El cine español se hace grande
Alberto Rodríguez, director de Grupo 7, muestra las marismas del Guadalquivir en este impactante thriller sobre la búsqueda de un psicópata como si fueran los tenebrosos pantanos de Luisiana, un espacio inseguro e insalubre que muchas veces hemos visto en el cine norteamericano, como la reciente Bestias del sur salvaje. La isla mínima transcurre en una época convulsa, 1980, cuando los continuos atentados terroristas, la inquietud y las amenazas de los mandos en los cuarteles y los resabios franquistas de políticos de la vieja guardia formaban un cóctel explosivo difícil de desactivar.
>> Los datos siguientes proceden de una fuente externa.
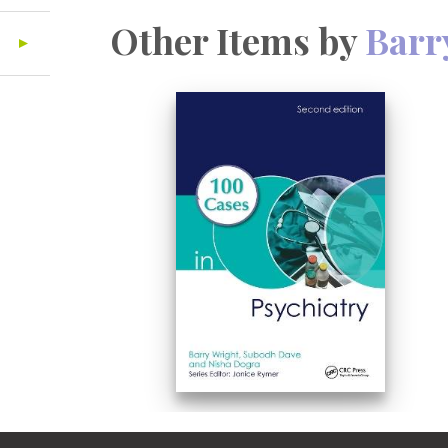
Other Items by
Barr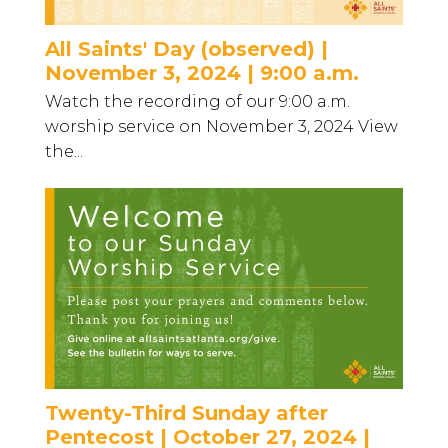
All Saints' Day (observed) |
November 3, 2024 | 9:00 a.m.
Watch the recording of our 9:00 a.m.
worship service on November 3, 2024 View
the...
Twenty-Third Sunday after
Pentecost | October 27, 2024 |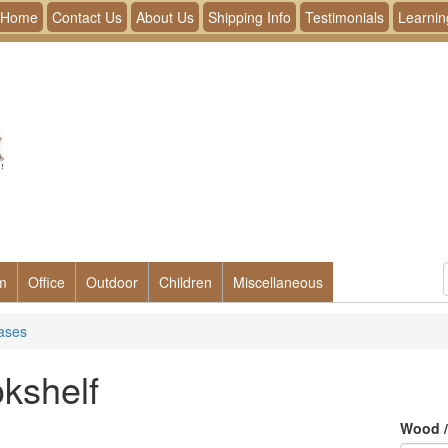
Home
Contact Us
About Us
Shipping Info
Testimonials
Learnin
m
Office
Outdoor
Children
Miscellaneous
ases
kshelf
Wood /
Prácticamente desde la primera imagen estamos inmersos en un territorio peligroso y hostil, que parece que nos va a arrancar los huesos de la espalda, donde nadie quiere hablar y todos tienen mucho que esconder.
La extraña pareja
Acostumbrados como estamos a ver a Javier Gutiérrez y Raúl Arévalo en papeles en las antípodas de los dos agentes que encarnan, los rostros de los policías que incorporan soberbiamente nos dejan conmocionados. Los dos se llevan mal con la realidad y la jerarquía. Casi odiamos al personaje arisco y enfermo de Gutiérrez (muy probablemente candidato al Goya al mejor actor) y también le comprendemos, un hombre que actúa violenta e ilícitamente en busca de la verdad pero que es capaz también de ternura y honestidad.
Más que resolver un caso de morbosas resonancias sexuales, los protagonistas se adentran en el alma humana, la de los presuntos implicados, en esas telarañas llenas de deseo y de obscenidad que parecen intrínsecas a su existencia. Para contar esta epopeya enrarecida, Rodríguez compone planos lentos, solemnes, incluso majestuosos que nos anclan a la pantalla, donde buscamos sin suerte un rastro de inocencia en los tipos retratados.
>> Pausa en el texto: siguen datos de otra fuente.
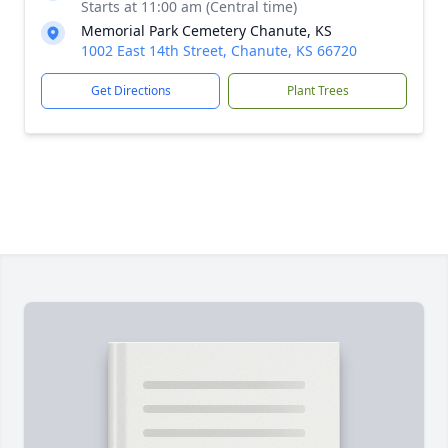
Starts at 11:00 am (Central time)
Memorial Park Cemetery Chanute, KS
1002 East 14th Street, Chanute, KS 66720
Get Directions
Plant Trees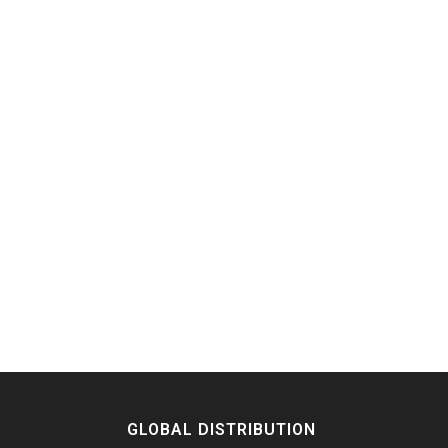
GLOBAL DISTRIBUTION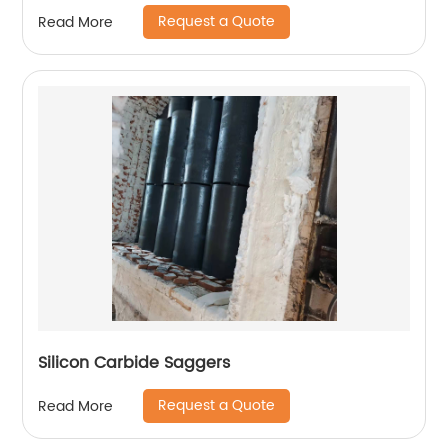
Request a Quote
Read More
Silicon Carbide Saggers
Request a Quote
Read More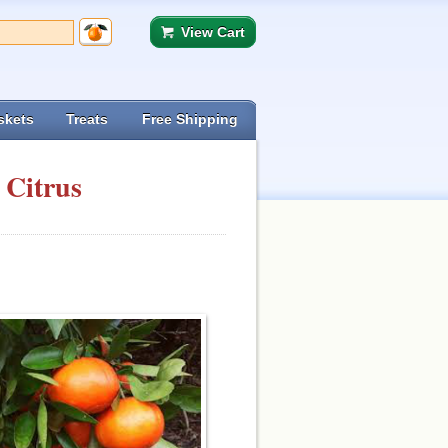
View Cart
skets
Treats
Free Shipping
 Citrus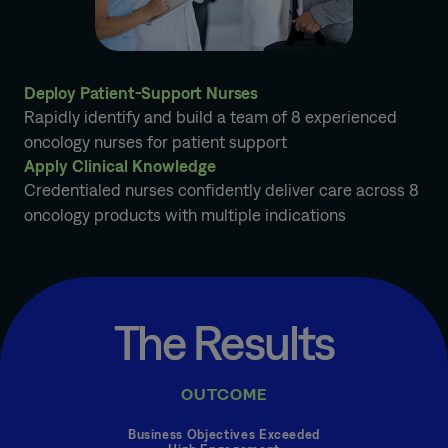
Deploy Patient-Support Nurses
Rapidly identify and build a team of 8 experienced
oncology nurses for patient support
Apply Clinical Knowledge
Credentialed nurses confidently deliver care across 8
oncology products with multiple indications
The Results
OUTCOME
Business Objectives Exceeded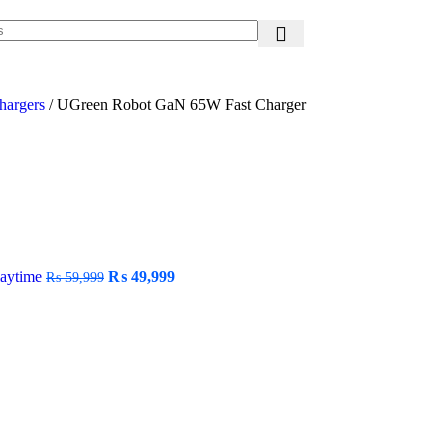
hargers
/
UGreen Robot GaN 65W Fast Charger
laytime
₨
49,999
₨
59,999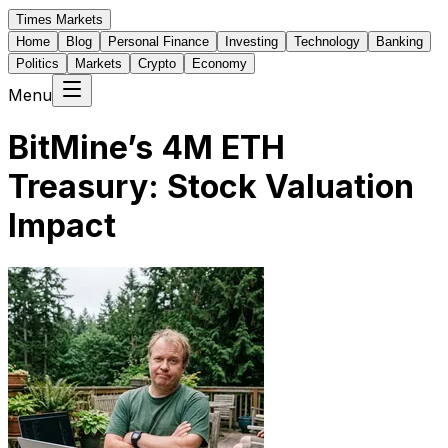
Times Markets
Home
Blog
Personal Finance
Investing
Technology
Banking
Politics
Markets
Crypto
Economy
Menu
BitMine’s 4M ETH
Treasury: Stock Valuation
Impact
A pesar de la atmósfera tan densa, hay sitio para el humor en personajes como el del cazador furtivo que hace el novel Salva Reina y comentarios sarcásticos y agudos perfectamente insertados en la trama sobre la corrupción generalizada de las instituciones del postfranquismo, que entroncan sin chirridos con los acontecimientos que vivimos en la actualidad.
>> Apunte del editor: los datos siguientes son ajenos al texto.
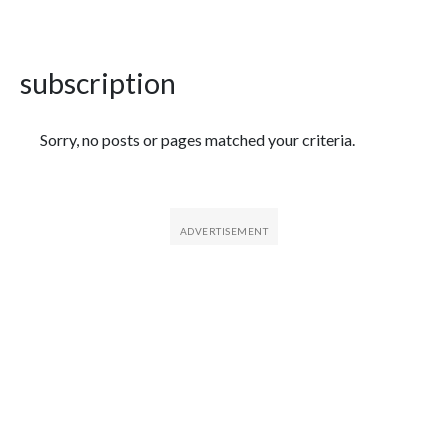
subscription
Featured Articles
Sorry, no posts or pages matched your criteria.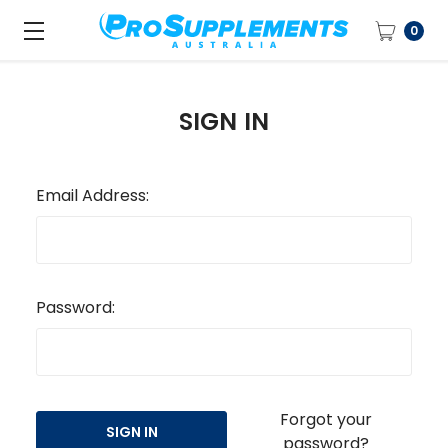
0
SIGN IN
Email Address:
Password:
Forgot your
password?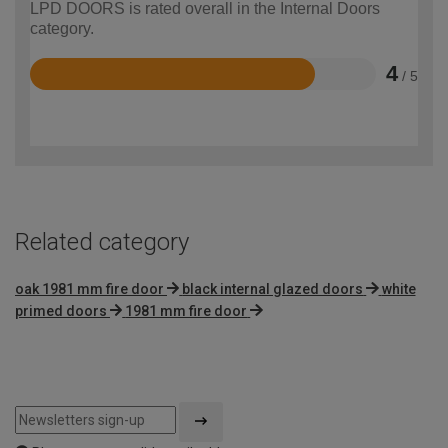
LPD DOORS is rated overall in the Internal Doors
category.
4
/ 5
Rated
4
out
of
5
Related category
oak 1981 mm fire door
black internal glazed doors
white
primed doors
1981 mm fire door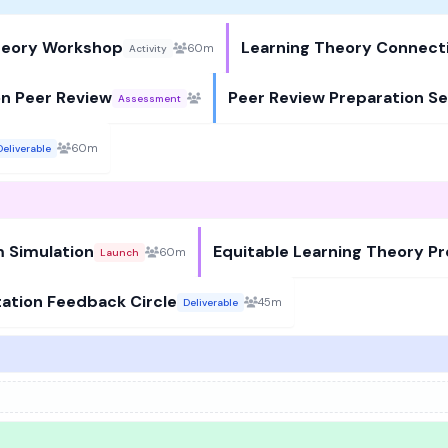
Theory Workshop
Learning Theory Connect
60m
Activity
on Peer Review
Peer Review Preparation Se
Assessment
60m
Deliverable
 Simulation
Equitable Learning Theory P
60m
Launch
tation Feedback Circle
45m
Deliverable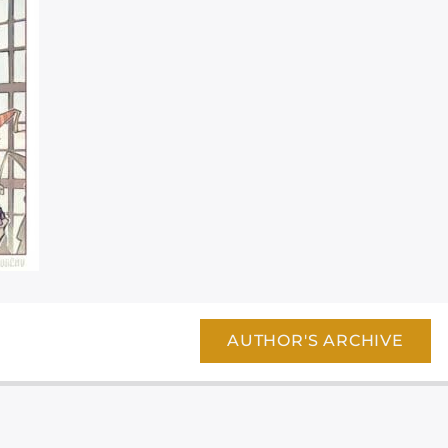
AUTHOR'S ARCHIVE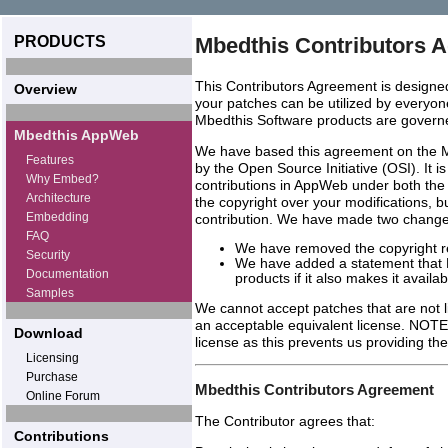
PRODUCTS
Mbedthis Contributors 
This Contributors Agreement is designed
Overview
your patches can be utilized by everyone
Mbedthis Software products are govern
Mbedthis AppWeb
We have based this agreement on the 
Features
by the Open Source Initiative (OSI). It i
Why Embed?
contributions in AppWeb under both the
Architecture
the copyright over your modifications, b
Embedding
contribution. We have made two changes 
FAQ
We have removed the copyright r
Security
We have added a statement that M
Documentation
products if it also makes it avail
Samples
We cannot accept patches that are not 
an acceptable equivalent license. NOT
Download
license as this prevents us providing 
Licensing
Purchase
Mbedthis Contributors Agreement
Online Forum
The Contributor agrees that:
Contributions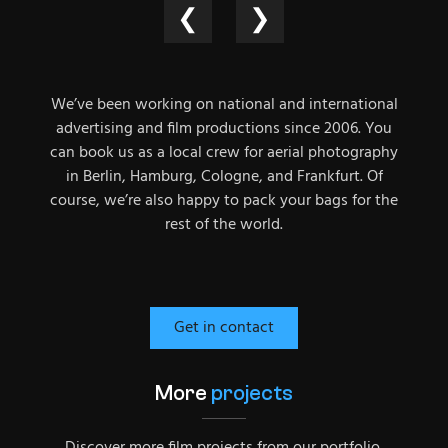
❮
❯
We’ve been working on national and international
advertising and film productions since 2006. You
can book us as a local crew for aerial photography
in Berlin, Hamburg, Cologne, and Frankfurt. Of
course, we’re also happy to pack your bags for the
rest of the world.
Get in contact
More
projects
Otro ángulo de la Transición
En una película rebosante de escenas cumbre que cortan el aliento y de ese ambiente opresivo, nos asalta de pronto la belleza inmensa de unos parajes próximos a Doñana, donde los únicos seres libres son las aves de paso que disfrutan del agua, del sol, de una tranquilidad que solo es apariencia. El caciquismo y las relaciones de vasallaje están por encima de cualquier consideración política, de los nuevos usos democráticos incipientes por entonces.
Como ilustra el filme, el poder, a la altura de esos años de la Transición, todavía tenía que acostumbrarse a la convocatoria de huelgas en las fábricas, a los piquetes informativos y a las reuniones con los representantes sindicales. Negociando la subsistencia de todos y asegurando que cada uno esté en el lugar que le corresponde.
El espectador va a ir de viaje por estos submundos desasosegantes y perversos con los dos protagonistas, y la aparición puntual en papeles secundarios de Antonio de la Torre, Nerea Barros o el nuevo terror de las nenas, Jesús Castro, con esa pinta de joven bello e intrépido que ha desarrollado más ampliamente en El Niño. Todos son cómplices de los abusos que no se atreven a denunciar, sometidos a un miedo y a un dominio que les hiela la sangre. Ellos consiguen que La isla mínima sea potente como un western de los mejores años del género. En el que los asesinos son muchos aunque no empuñen un arma, en el que la maldad tiene múltiples caras y hay que estar muy despierto para jugar las cartas que nos convienen.